C’est une anecdote banale comme il s’en raconte tous les jours sans que personne ne relève rien au-delà d’un simple récit.

Si je l’ai retenue, c’est qu’en dehors de son existence insignifiante, il y avait, sous-jacente, toute une histoire. Celle d’une famille italienne venue chercher un avenir en région parisienne.
Il était maçon, elle était femme de ménage et leurs enfants nés ici, bien adaptés, avaient fait des études supérieures.

Aldo, ce n’était pas son prénom, je n’ai connu que son patronyme, était un brave homme, toujours plongé dans ses pensées. Il cherchait surtout ma compagnie lorsqu’il fréquentait, en spectateur assidu, le terrain de pétanque. Au début, il hésitait ne sachant comment s’y prendre mais une fois le premier pas franchi, il m’attendait de pied ferme m’invitant à faire quelques pas avec lui. Il me racontait son histoire, prenait mon avis sur un tel ou un tel, toujours avec, en fond d’intention, l’idée de se rassurer. Je l’accompagnais volontiers, l’encourageant à développer lui même ses inquiétudes en grattant un peu le fond de ses questionnements.
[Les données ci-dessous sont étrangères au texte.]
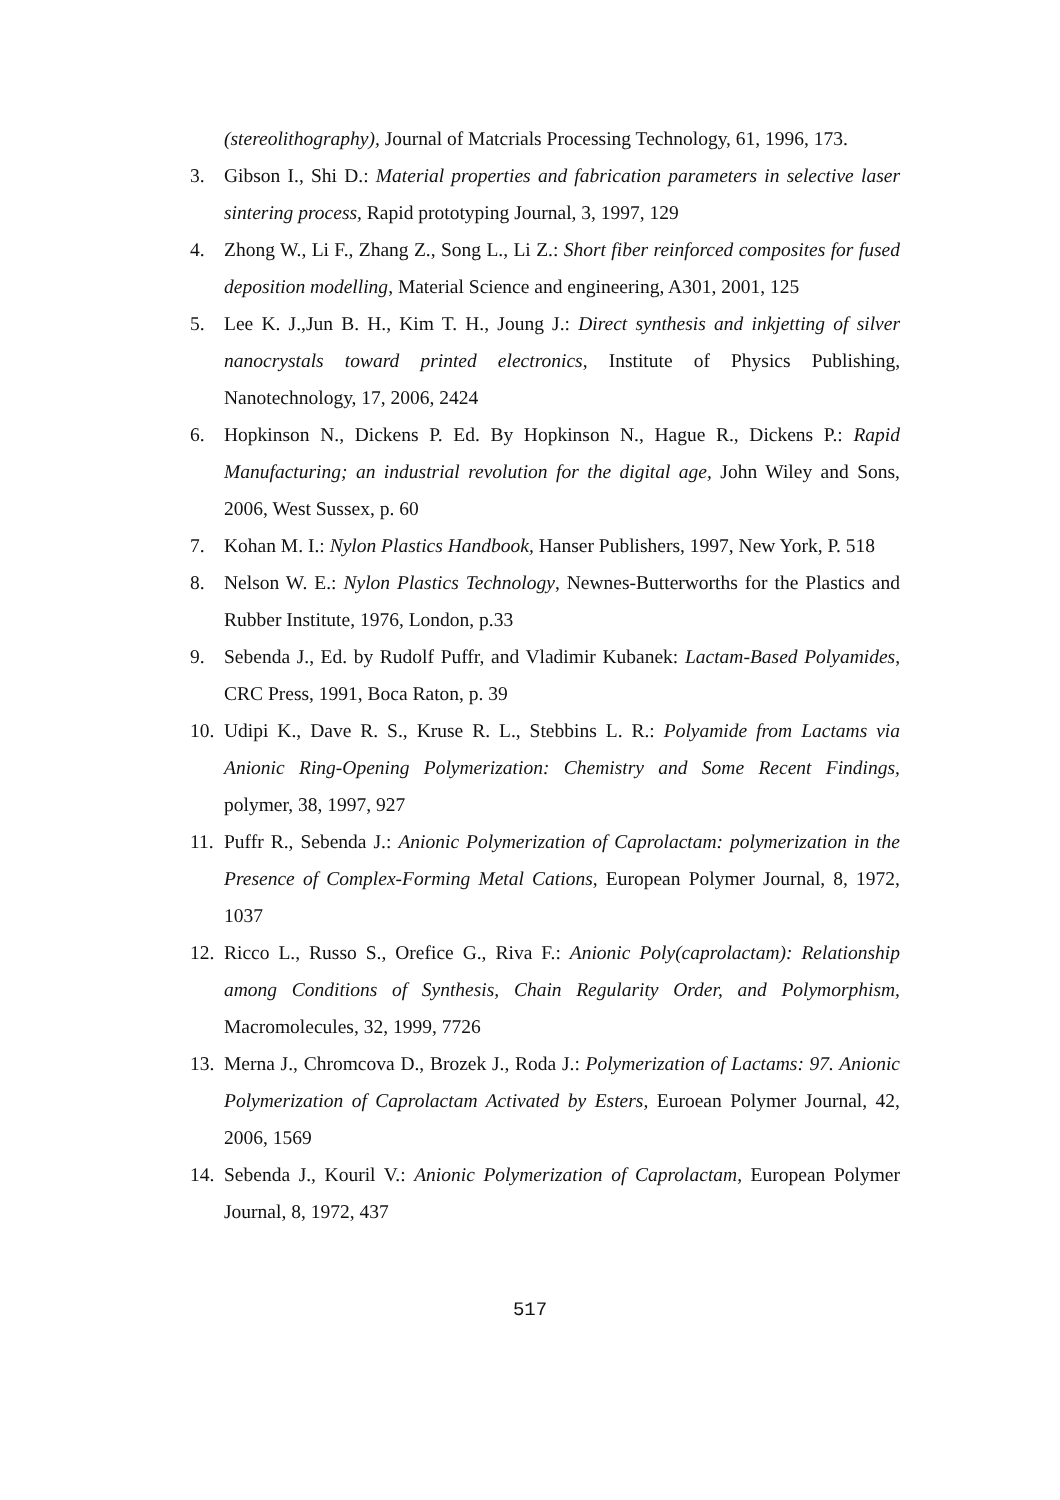(stereolithography), Journal of Matcrials Processing Technology, 61, 1996, 173.
3. Gibson I., Shi D.: Material properties and fabrication parameters in selective laser sintering process, Rapid prototyping Journal, 3, 1997, 129
4. Zhong W., Li F., Zhang Z., Song L., Li Z.: Short fiber reinforced composites for fused deposition modelling, Material Science and engineering, A301, 2001, 125
5. Lee K. J.,Jun B. H., Kim T. H., Joung J.: Direct synthesis and inkjetting of silver nanocrystals toward printed electronics, Institute of Physics Publishing, Nanotechnology, 17, 2006, 2424
6. Hopkinson N., Dickens P. Ed. By Hopkinson N., Hague R., Dickens P.: Rapid Manufacturing; an industrial revolution for the digital age, John Wiley and Sons, 2006, West Sussex, p. 60
7. Kohan M. I.: Nylon Plastics Handbook, Hanser Publishers, 1997, New York, P. 518
8. Nelson W. E.: Nylon Plastics Technology, Newnes-Butterworths for the Plastics and Rubber Institute, 1976, London, p.33
9. Sebenda J., Ed. by Rudolf Puffr, and Vladimir Kubanek: Lactam-Based Polyamides, CRC Press, 1991, Boca Raton, p. 39
10. Udipi K., Dave R. S., Kruse R. L., Stebbins L. R.: Polyamide from Lactams via Anionic Ring-Opening Polymerization: Chemistry and Some Recent Findings, polymer, 38, 1997, 927
11. Puffr R., Sebenda J.: Anionic Polymerization of Caprolactam: polymerization in the Presence of Complex-Forming Metal Cations, European Polymer Journal, 8, 1972, 1037
12. Ricco L., Russo S., Orefice G., Riva F.: Anionic Poly(caprolactam): Relationship among Conditions of Synthesis, Chain Regularity Order, and Polymorphism, Macromolecules, 32, 1999, 7726
13. Merna J., Chromcova D., Brozek J., Roda J.: Polymerization of Lactams: 97. Anionic Polymerization of Caprolactam Activated by Esters, Euroean Polymer Journal, 42, 2006, 1569
14. Sebenda J., Kouril V.: Anionic Polymerization of Caprolactam, European Polymer Journal, 8, 1972, 437
517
Lorsqu’il était seul, à l’écart des autres, son regard se perdait dans le vague, souvent pointé vers le sol. Dans ces moments de solitude, il fumait beaucoup. Je savais que son esprit était dans un coin d’Italie. Il revisitait son enfance lorsqu’il courait dans les rues de son village. Des moments de grande nostalgie, une grande tristesse dans les yeux.
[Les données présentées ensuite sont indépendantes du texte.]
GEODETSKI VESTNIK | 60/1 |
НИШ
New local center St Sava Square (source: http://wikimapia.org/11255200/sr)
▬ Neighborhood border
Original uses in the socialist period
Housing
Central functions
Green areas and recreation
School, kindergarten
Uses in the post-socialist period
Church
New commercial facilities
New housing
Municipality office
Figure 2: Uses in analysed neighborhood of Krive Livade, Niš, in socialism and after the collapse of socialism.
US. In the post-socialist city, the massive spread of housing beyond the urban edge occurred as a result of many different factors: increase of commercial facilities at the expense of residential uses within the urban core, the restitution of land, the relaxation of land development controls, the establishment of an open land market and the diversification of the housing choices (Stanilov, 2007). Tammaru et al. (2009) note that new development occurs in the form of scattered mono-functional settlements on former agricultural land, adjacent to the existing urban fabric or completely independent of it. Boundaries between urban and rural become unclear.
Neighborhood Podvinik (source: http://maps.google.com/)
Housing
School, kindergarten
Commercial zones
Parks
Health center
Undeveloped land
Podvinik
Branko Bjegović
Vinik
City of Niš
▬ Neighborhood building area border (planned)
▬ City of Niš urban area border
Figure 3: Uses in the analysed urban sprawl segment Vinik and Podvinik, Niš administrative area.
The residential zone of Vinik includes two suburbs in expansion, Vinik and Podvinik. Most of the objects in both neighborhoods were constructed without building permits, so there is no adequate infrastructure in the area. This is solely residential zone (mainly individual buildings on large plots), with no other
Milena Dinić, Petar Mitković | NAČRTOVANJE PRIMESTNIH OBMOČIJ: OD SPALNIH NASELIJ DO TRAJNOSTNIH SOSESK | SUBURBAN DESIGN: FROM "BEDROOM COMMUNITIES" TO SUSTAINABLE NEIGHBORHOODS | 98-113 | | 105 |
L’homme était tiraillé entre ses enfants, parfaitement intégrés, et son pays natal. La retraite était proche, il rêvait d’un retour un peu plus prolongé pour faire le point. Il avait besoin de cette étape pour un choix définitif, savait que l’appel des enfants serait plus fort mais il devait éprouver l’expérience.

« Je ne gagne pas assez pour aller plus souvent en Italie et j’aimerai rester un peu plus longtemps » me disait-il.
« Un jour, je gagnerai un peu d’argent et je partirai. »

Il rêvait.
Il rêvait de gagner au quinté et tous les samedis et dimanches, il fréquentait le PMU local.
Il insistait « un jour je vais gagner ! »
Oh ! Il touchait bien quelques piécettes, juste de quoi se payer un paquet de cigarettes de temps en temps et un café pour justifier sa place à une petite table.
Sa stratégie de jeu était très élémentaire. Il ne connaissait les chevaux qu’à travers les dires qui parvenaient jusqu’à lui, toujours à l’affut des commentaires de turfistes bavards et sûrs d’eux, il notait des numéros et composait ses tickets sur ces éclats de voix.
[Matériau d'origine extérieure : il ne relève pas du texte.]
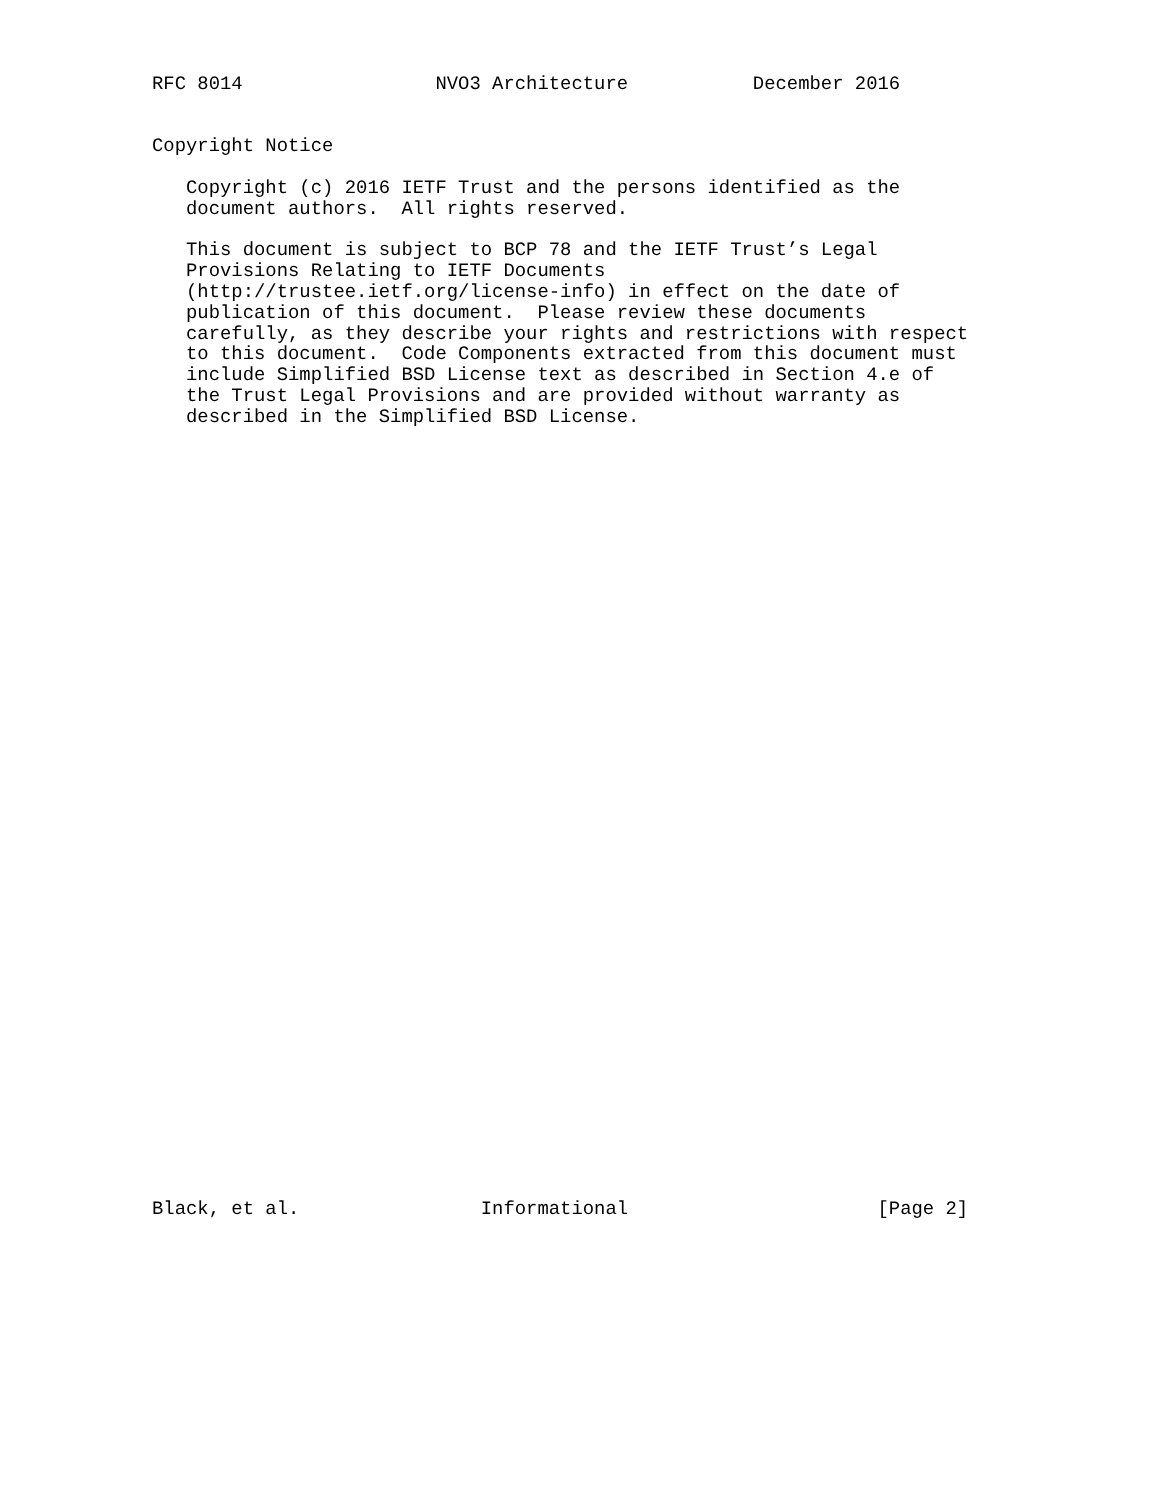RFC 8014                 NVO3 Architecture           December 2016


Copyright Notice

   Copyright (c) 2016 IETF Trust and the persons identified as the
   document authors.  All rights reserved.

   This document is subject to BCP 78 and the IETF Trust’s Legal
   Provisions Relating to IETF Documents
   (http://trustee.ietf.org/license-info) in effect on the date of
   publication of this document.  Please review these documents
   carefully, as they describe your rights and restrictions with respect
   to this document.  Code Components extracted from this document must
   include Simplified BSD License text as described in Section 4.e of
   the Trust Legal Provisions and are provided without warranty as
   described in the Simplified BSD License.
Black, et al.                Informational                      [Page 2]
Un jour, au bar PMU, je le regardais.
Tellement absorbé par ce qui se racontait à droite et à gauche, il ne m’avait pas vu.
Il se promenait entre les tables faisant semblant de méditer, l’oreille en parabole, pointée sur un petit groupe.
Immobile, attentif, dans la posture d’un rêveur, il était en récolte de quelques informations échappées d’une conversation turfiste.

Lorsqu’il m’aperçut, il se dirigea vers moi, me prit par le bras pour me porter à l’écart et me chuchota :
– Combien ça coûte une chaise ?
– Une chaise ? Il doit y en voir à tous les prix.
– J’ai entendu dire à la table là-bas, qu’en faisant une chaise, on gagne plus facilement.

C’est à ce moment que je compris sa méprise, sans pour autant éclater de rire.
Il venait d’entendre parler de HS (prononcée vite fait, la confusion avec la chaise est possible)
H et S sont les initiales, en anglais, d’une combinaison qui consiste à jouer des bases associées à tous les autres chevaux de la course. Cela peut coûter très cher, ce n’était pas un jeu pour lui.

Un temps l’espoir était revenu mais très vite il comprit qu’il devait poursuivre sa conquête de l’Italie à travers ses rêves seulement.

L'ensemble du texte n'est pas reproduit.